In order for disability benefits to be approved based on visual acuity, medical evidence from an ophthalmologist or optometrist must be provided. The evidence must include a Snellen chart test to measure visual acuity as well as peripheral vision testing. If Social Security doubts the accuracy of the results, they may request visual evoked response testing which measures brainwave responses to visuals shown by the doctor. Additionally, if a person is diagnosed with an eye disease, their medical records should also reflect the diagnosis and any treatments received.

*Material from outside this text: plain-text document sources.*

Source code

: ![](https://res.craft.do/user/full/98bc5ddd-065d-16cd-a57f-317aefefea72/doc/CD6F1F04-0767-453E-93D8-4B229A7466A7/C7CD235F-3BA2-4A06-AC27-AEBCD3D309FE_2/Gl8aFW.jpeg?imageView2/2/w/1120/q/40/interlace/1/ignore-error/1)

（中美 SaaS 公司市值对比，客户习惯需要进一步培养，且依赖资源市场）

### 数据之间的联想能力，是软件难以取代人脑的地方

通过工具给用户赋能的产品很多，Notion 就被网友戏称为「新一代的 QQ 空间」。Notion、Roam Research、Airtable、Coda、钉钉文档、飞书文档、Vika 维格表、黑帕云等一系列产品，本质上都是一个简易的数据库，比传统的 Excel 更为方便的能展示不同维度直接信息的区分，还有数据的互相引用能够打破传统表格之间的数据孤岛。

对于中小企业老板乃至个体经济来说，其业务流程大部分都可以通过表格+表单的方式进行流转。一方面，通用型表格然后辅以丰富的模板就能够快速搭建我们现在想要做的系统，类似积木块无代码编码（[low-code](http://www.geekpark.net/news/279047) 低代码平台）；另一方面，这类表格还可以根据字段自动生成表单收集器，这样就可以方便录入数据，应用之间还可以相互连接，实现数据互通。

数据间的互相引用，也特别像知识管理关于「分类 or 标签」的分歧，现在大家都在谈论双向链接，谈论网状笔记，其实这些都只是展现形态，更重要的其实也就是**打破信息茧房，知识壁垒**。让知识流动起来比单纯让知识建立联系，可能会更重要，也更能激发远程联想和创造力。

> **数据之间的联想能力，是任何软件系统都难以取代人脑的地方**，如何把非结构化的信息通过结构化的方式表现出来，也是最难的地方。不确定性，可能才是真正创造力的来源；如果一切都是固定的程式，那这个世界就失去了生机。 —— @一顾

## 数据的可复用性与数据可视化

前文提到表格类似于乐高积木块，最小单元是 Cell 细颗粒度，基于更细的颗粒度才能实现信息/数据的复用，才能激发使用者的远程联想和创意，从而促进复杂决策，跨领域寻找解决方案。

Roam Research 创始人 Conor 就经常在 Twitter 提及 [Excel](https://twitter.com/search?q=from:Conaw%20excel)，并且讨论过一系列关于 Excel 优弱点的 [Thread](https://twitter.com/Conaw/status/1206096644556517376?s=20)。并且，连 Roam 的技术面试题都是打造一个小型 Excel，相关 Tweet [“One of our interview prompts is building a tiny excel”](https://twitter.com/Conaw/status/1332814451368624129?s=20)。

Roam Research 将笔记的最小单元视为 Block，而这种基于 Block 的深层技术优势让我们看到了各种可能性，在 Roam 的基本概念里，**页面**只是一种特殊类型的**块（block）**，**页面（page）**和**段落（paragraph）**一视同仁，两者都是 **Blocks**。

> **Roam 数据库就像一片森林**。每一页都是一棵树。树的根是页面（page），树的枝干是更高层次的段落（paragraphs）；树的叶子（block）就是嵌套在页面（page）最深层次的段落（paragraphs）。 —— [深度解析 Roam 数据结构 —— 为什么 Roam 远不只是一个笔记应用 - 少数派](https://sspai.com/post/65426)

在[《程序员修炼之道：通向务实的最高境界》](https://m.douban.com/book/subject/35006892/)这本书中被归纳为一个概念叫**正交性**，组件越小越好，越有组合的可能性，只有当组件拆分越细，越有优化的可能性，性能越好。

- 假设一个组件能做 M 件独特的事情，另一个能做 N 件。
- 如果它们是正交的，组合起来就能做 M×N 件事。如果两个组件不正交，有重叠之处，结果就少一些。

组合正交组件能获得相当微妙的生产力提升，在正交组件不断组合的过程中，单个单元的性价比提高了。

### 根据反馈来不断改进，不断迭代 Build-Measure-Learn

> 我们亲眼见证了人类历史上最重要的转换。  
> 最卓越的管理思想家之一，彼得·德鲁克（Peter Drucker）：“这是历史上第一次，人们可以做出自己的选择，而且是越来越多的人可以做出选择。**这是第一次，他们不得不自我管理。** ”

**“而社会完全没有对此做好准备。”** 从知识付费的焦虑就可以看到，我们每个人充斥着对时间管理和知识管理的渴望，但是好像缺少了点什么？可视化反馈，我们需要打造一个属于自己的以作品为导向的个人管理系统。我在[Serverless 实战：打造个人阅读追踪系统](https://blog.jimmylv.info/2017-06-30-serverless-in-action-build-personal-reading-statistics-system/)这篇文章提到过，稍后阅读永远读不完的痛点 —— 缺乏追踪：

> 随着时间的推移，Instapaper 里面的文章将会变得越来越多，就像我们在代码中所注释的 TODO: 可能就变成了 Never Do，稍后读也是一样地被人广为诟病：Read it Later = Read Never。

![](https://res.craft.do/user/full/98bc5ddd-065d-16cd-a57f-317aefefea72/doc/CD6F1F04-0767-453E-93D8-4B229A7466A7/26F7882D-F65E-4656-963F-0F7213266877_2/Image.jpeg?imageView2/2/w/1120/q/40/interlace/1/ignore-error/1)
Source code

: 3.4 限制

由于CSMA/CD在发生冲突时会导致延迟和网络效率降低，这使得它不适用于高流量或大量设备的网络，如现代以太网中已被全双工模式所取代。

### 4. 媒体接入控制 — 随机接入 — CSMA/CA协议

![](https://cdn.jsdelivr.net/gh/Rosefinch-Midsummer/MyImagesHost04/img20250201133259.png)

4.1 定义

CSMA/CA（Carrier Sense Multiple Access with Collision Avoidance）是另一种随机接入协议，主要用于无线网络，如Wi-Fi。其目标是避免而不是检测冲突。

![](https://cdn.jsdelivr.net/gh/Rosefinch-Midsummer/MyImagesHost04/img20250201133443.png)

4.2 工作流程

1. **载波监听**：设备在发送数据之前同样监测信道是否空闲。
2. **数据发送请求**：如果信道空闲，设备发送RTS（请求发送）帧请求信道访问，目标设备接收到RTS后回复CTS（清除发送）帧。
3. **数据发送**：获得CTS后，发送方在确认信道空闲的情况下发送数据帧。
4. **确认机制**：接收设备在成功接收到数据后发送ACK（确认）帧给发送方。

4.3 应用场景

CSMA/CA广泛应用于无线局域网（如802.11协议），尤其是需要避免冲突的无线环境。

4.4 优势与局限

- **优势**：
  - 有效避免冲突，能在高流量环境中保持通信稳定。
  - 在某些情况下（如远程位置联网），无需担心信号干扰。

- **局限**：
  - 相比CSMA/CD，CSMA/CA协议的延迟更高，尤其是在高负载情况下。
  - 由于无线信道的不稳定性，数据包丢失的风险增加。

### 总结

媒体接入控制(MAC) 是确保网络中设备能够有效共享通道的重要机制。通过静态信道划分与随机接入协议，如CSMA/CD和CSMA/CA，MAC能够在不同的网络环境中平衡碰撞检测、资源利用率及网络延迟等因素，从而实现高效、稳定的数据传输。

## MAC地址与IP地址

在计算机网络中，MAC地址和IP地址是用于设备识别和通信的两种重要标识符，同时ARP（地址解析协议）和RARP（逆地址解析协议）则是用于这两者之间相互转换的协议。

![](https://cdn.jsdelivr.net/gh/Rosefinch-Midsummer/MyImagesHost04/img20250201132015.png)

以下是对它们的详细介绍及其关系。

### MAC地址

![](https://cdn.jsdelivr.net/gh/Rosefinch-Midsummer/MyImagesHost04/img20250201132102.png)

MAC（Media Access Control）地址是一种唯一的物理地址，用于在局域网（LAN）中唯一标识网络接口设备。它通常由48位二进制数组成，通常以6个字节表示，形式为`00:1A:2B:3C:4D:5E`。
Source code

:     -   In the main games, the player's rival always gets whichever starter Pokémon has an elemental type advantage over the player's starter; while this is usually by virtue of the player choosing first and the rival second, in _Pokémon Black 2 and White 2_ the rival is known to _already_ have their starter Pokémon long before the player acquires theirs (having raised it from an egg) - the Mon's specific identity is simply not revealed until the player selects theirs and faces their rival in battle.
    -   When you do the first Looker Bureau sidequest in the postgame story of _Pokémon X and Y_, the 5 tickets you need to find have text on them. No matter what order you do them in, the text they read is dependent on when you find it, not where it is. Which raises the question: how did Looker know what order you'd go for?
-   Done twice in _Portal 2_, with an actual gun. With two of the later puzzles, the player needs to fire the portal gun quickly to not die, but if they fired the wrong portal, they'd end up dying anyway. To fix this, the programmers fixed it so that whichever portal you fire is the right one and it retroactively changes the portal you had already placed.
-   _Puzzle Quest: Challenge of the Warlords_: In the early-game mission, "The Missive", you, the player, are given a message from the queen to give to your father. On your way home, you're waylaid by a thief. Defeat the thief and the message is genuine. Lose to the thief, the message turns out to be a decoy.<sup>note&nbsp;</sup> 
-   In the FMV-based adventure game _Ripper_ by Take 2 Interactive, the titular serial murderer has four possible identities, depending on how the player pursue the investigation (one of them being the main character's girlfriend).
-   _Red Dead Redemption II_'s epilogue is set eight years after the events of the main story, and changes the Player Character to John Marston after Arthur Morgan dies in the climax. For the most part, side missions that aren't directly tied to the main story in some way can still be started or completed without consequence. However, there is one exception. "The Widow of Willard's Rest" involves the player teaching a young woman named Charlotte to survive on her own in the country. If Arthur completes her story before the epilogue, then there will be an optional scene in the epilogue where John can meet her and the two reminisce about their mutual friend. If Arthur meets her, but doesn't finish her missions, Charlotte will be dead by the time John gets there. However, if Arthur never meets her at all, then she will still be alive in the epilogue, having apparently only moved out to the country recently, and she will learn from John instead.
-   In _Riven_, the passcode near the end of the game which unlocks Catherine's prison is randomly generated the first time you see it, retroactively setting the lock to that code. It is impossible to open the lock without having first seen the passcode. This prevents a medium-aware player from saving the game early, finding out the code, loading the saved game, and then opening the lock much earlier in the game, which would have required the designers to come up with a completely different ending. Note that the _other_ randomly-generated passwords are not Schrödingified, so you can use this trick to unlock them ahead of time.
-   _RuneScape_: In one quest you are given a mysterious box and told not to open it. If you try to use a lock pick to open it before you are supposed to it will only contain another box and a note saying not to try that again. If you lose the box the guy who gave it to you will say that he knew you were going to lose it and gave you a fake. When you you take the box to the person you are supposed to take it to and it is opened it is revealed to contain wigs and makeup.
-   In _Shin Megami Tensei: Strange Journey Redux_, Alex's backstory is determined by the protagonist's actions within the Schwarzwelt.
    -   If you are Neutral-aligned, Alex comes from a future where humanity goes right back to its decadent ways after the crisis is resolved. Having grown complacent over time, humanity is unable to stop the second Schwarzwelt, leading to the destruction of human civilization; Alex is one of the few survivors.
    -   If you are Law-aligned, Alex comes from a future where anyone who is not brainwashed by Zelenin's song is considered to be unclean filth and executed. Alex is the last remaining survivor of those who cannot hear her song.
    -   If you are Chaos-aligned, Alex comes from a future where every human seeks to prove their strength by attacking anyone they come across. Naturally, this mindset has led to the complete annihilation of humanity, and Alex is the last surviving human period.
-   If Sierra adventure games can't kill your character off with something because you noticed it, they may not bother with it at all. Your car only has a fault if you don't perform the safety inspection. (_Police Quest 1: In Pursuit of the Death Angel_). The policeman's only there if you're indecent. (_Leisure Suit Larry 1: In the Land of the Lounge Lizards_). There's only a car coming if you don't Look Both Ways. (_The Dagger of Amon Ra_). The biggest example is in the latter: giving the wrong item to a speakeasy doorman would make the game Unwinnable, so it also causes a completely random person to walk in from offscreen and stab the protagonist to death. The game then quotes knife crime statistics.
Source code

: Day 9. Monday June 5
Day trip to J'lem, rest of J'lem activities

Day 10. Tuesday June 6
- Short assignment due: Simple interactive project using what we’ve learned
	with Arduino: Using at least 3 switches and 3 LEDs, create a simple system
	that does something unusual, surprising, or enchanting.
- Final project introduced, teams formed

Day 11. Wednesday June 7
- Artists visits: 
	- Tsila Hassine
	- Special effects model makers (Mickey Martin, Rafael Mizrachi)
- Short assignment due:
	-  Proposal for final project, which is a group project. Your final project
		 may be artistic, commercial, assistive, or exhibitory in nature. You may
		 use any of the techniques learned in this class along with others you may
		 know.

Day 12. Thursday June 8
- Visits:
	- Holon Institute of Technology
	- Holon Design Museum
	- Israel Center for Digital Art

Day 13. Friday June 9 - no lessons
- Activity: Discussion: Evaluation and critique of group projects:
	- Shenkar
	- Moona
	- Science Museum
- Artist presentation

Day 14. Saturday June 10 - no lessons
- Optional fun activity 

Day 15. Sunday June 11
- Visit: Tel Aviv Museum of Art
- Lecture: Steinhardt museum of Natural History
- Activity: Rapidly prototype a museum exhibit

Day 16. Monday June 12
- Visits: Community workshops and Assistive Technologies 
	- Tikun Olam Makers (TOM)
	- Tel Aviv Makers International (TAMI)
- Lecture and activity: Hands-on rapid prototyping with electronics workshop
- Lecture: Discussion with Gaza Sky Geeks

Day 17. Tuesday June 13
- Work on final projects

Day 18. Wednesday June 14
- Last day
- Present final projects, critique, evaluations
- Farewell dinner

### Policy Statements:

Social Security has several rules in place that apply to legally or totally blind applicants which do not apply to non-blind applicants. For instance, some states provide a higher supplement for legally blind individuals on SSI benefits. Legally blind workers on SSDI can earn up to $2,460 in 2023 and still be considered disabled while blind SSI claimants are not subject to the SGA limit. If a person is over 55 and legally blind, their income won’t be considered SGA as long as the work requires less skill or ability than it did prior to becoming disabled. Additionally, Social Security grants immediate SSI benefits for those who are severely disabled and likely to be approved. Special blind work expenses can also be excluded from earned income for SSI benefits.
Finally, a person with vision loss may be able to file for a disability freeze which would freeze their earnings record prior to the point of disability. This could potentially result in higher benefits when applying for disability or retirement benefits. It is important to contact Social Security in order to apply for a disability freeze.